“Tra il 15 e il 23 maggio, sono stati segnalati in totale 67 casi di Vaiolo delle scimmie accertati nell’Ue in otto Stati membri: Belgio, Francia, Germania, Italia, Paesi Bassi, Portogallo, Spagna, Svezia“. E’ quanto afferma il Centro europeo per la prevenzione e il controllo delle malattie (Ecdc) in una nota di presentazione della nuova valutazione dei rischi sui casi di Vaiolo delle scimmie in Europa.
La maggior parte dei casi attuali di Vaiolo delle scimmie in Europa “si è presentata con sintomi di malattia lievi e, per la popolazione più ampia, la probabilità di diffusione è molto bassa“. E’ quanto precisato da Andrea Ammon, direttrice dell’Ecdc, che ha pubblicato una prima valutazione del rischio della malattia. “Tuttavia, la probabilità di un’ulteriore diffusione del virus attraverso uno stretto contatto, ad esempio durante le attività sessuali tra persone con più partner, è considerata alta“, si legge nella valutazione dell’Ecdc.
L’Ecdc ha raccomandato ai Paesi dell’Ue di concentrarsi sulla tempestiva identificazione, gestione, tracciamento dei contatti e segnalazione di nuovi casi. “I Paesi dovrebbero anche aggiornare i loro meccanismi di tracciamento dei contatti, la capacità diagnostica per gli orthopoxvirus e rivedere la disponibilità di vaccini contro il Vaiolo, antivirali e dispositivi di protezione individuale per gli operatori sanitari“, ha precisato l’Ecdc. “Se si verifica la trasmissione da uomo ad animale e il virus si diffonde in una popolazione animale, c’è il rischio che la malattia diventi endemica in Europa“. Lo scrive il Centro europeo per la prevenzione e il controllo della malattie, l’Ecdc, in un rapporto sulla diffusione Vaiolo delle scimmie. “Pertanto, è necessaria una stretta collaborazione intersettoriale tra le autorità sanitarie pubbliche umane e veterinarie per gestire gli animali domestici esposti e prevenire la trasmissione della malattia alla fauna selvatica“, continua l’Ecdc. “Il virus del Vaiolo delle scimmie può causare malattie gravi in alcuni gruppi di popolazione, come bambini piccoli, donne in gravidanza e persone immunodepresse. Sono necessarie ulteriori indagini per stimare con precisione il livello di morbilità e mortalità in questo focolaio“, precisa la nota diffusa dell’Ecdc.
“I casi umani di Vaiolo delle scimmie attualmente diagnosticati sono principalmente tra gli uomini che hanno avuto rapporti sessuali con altri uomini, il che suggerisce che la trasmissione potrebbe aver luogo durante le relazioni intime“, sottolinea l’Ecdc. “La trasmissione può avvenire attraverso il contatto ravvicinato della mucosa o della pelle non integra con il materiale infettivo delle lesioni o attraverso grandi goccioline respiratorie durante il contatto prolungato faccia a faccia“, hanno aggiunto gli esperti.
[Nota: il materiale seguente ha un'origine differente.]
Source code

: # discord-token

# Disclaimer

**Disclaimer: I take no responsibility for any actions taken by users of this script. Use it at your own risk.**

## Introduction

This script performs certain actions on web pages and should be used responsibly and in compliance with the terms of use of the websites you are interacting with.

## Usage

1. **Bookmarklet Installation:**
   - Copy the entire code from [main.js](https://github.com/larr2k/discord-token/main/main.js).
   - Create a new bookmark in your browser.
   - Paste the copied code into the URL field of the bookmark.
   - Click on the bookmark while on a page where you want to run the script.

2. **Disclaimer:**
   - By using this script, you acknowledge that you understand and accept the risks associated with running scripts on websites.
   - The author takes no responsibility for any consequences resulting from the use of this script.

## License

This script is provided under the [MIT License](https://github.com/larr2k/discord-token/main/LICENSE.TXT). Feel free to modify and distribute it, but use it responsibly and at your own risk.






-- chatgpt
Stella Kyriakides: preoccupa l’aumento
“Sono preoccupata per l’aumento del numero di casi di VAIOLO delle scimmie segnalati nell’Ue e nel mondo. Stiamo monitorando da vicino la situazione e, sebbene attualmente la probabilità di diffusione” della malattia “nella popolazione più ampia sia bassa, il quadro è in evoluzione“. Lo sottolinea Stella Kyriakides, commissaria europea per la Salute e la Sicurezza alimentare, in una valutazione rapida del rischio del Vaiolo delle Scimmie pubblicata oggi dall’Ecdc. “Dobbiamo restare tutti rimanere vigili“, precisa Kyriakides che invita a “garantire la disponibilità di tracciamento dei contatti e un’adeguata capacità diagnostica; garantire la disponibilità di vaccini, farmaci antivirali e dispositivi di protezione individuale” Dpi, “necessari per gli operatori sanitari”. “Siamo stati in stretto contatto con gli Stati membri fin dalle prime segnalazioni di casi di virus del vaiolo delle scimmie nell’Ue, e siamo pronti – assicura la commissaria – a sostenere e coordinare attivamente la risposta dell’Unione europea con tutte le risorse a disposizione“. “Il comitato per la sicurezza sanitaria dell’Ue discuterà domani del vaiolo delle scimmie e le nostre autorità di risposta e preparazione alle emergenze sanitarie, Hera, l’Ecdc e l’Ema stanno lavorando a stretto contatto per garantire che le informazioni sulla situazione epidemiologica e la disponibilità di vaccini e trattamenti siano assicurate“, ha ribadito Kyriakides.